■ **Problem**
Reproduce the passage from the text on the explosion of knowledge and the New Renaissance between "Quinn believed then, and" and "in significant ways.", inclusive.

Thought #1: The explosion of knowledge/information
In his 1982 book, Critical Paths, Buckminster Fuller estimated that up until 1900 human knowledge doubled about every century. By 1945, he estimated it was doubling every 25 years, and by 1982 it was 12-13 months. Recently, a study conducted by researchers at IBM estimated that knowledge today doubles every 12 hours! So, you could go to bed tonight knowing everything there is to know about a topic, and when you wake up tomorrow you know half of the information on that topic. Moral: enter into every conversation with a beginner’s mindset because each situation is novel and complex, requiring multiple and diverse perspectives. Our brains want to validate our pre-existing stories, models, and beliefs so it takes effort to approach each interaction and situation with an open mind.
Thought #2: The New Renaissance
In a 2002 speech, author Daniel Quinn said: People often ask me if I have any hope for our survival. What they really want to know, of course, is whether I can provide them with some grounds for hope. I am hopeful, because I feel sure that something extraordinary is going to happen in your lifetime–in the lifetime of those of you who are three or four decades younger than I am. I’m talking about something much more extraordinary than has happened in MY lifetime, which has included the birth of television, the splitting of the atom, space travel, and instant, global communication via the Internet. I mean something REALLY extraordinary.
During your lifetime, the people of our culture are going to figure out how to live sustainably on this planet–or they’re not. Either way, it’s certainly going to be extraordinary. If they figure out how to live sustainably here, then humanity will be able to see something it can’t see right now: a future that extends into the indefinite future. If they don’t figure this out, then I’m afraid the human race is going to take its place among the species that we’re driving into extinction here every day–as many as 200–every day.
Quinn believed then, and I believe now, that what is needed is a “New Renaissance,” the birth of a new way of thinking and acting in the world. We can look to history as a guide in this respect. the Renaissance of the 14th, 15th and 16th centuries in Europe was a recognition that “what got us here won’t get us there.” Prior to the Renaissance, Europe was in the “Dark Ages,” a time of disease, religious and political corruption and human suffering. The rebirth of classical awareness and thinking that sparked the Renaissance led to the “Age of Reason” where scientific discoveries, advances in technology and major advances in democratic government improved people’s quality of life in significant ways.
The main lesson I take away from the European Renaissance is that it came at a time when the fabric of society seemed to be coming apart. If you were to go back to the people of Europe in the Dark Ages and describe the oncoming Renaissance, they would have looked at you like you were crazy! But that’s the thing about a Renaissance…it has to be unexpected, unfamiliar and completely paradigm shifting.
The current state of our country and our world has all the makings of the “dark hour just before the dawn.” I believe we stand at the doorway to a New Renaissance. The problems/challenges we face in our world today require new ways of thinking, relating, and acting in the world. We must move out of the drama, fueled by the competition, conflict and struggle that drives much of our behavior. We must embrace our individual and collective abilities to collaborate, create, and shift what is valued on our planet. Moral: start to see the opportunities to create the world you want, one that is good for the collective, not just for you. Move out of the fear-based, survival mind and into the creative, outcome-based mind. Stop reacting to the world and instead actively create the world you want and that we all need.

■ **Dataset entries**
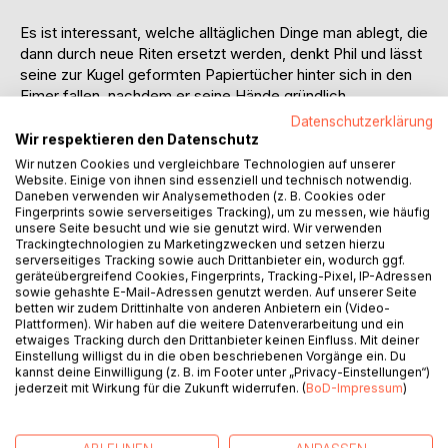
Es ist interessant, welche alltäglichen Dinge man ablegt, die
dann durch neue Riten ersetzt werden, denkt Phil und lässt
seine zur Kugel geformten Papiertücher hinter sich in den
Eimer fallen, nachdem er seine Hände gründlich
desinfizierte. Da liegt sie nun vor ihm, so blass und zur
Datenschutzerklärung
leblosen Salzsäule erstarrt. Wie ein aus Wachs geformter
Wir respektieren den Datenschutz
Mensch aus dem Kabinett der Madame Tussauds. Wie
Wir nutzen Cookies und vergleichbare Technologien auf unserer
Schneewittchen, die in ihrem gläsernen Sarg im Bann eines
Website. Einige von ihnen sind essenziell und technisch notwendig.
Daneben verwenden wir Analysemethoden (z. B. Cookies oder
bösen Fluches gefangen liegt. Sein Blick gleitet feinfühlig
Fingerprints sowie serverseitiges Tracking), um zu messen, wie häufig
über ihren zerbrechlichen Körper, der augenscheinlich als
unsere Seite besucht und wie sie genutzt wird. Wir verwenden
leere Hülle zurück blieb, als ihre Seele sich von ihm löste
Trackingtechnologien zu Marketingzwecken und setzen hierzu
serverseitiges Tracking sowie auch Drittanbieter ein, wodurch ggf.
und nun in ungeahnten Sphären schwebt.
geräteübergreifend Cookies, Fingerprints, Tracking-Pixel, IP-Adressen
sowie gehashte E-Mail-Adressen genutzt werden. Auf unserer Seite
Zwischen Leben und Tot gibt es vielleicht etwas was sich
betten wir zudem Drittinhalte von anderen Anbietern ein (Video-
Plattformen). Wir haben auf die weitere Datenverarbeitung und ein
nur den Menschen die besonders empfindsam,
etwaiges Tracking durch den Drittanbieter keinen Einfluss. Mit deiner
leichtgläubig oder ein wenig naiv sind öffnet.
Einstellung willigst du in die oben beschriebenen Vorgänge ein. Du
kannst deine Einwilligung (z. B. im Footer unter „Privacy-Einstellungen“)
Dramatisch endet mit einem Unfall das, was gerade erst
jederzeit mit Wirkung für die Zukunft widerrufen. (
BoD-Impressum
)
begann, ein Leben, eine Liebe und doch birgt sich hinter
jedem schicksalhaften Ende ein Neuanfang.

■ **Output for this task**
Quinn believed then, and I believe now, that what is needed is a “New Renaissance,” the birth of a new way of thinking and acting in the world. We can look to history as a guide in this respect. the Renaissance of the 14th, 15th and 16th centuries in Europe was a recognition that “what got us here won’t get us there.” Prior to the Renaissance, Europe was in the “Dark Ages,” a time of disease, religious and political corruption and human suffering. The rebirth of classical awareness and thinking that sparked the Renaissance led to the “Age of Reason” where scientific discoveries, advances in technology and major advances in democratic government improved people’s quality of life in significant ways.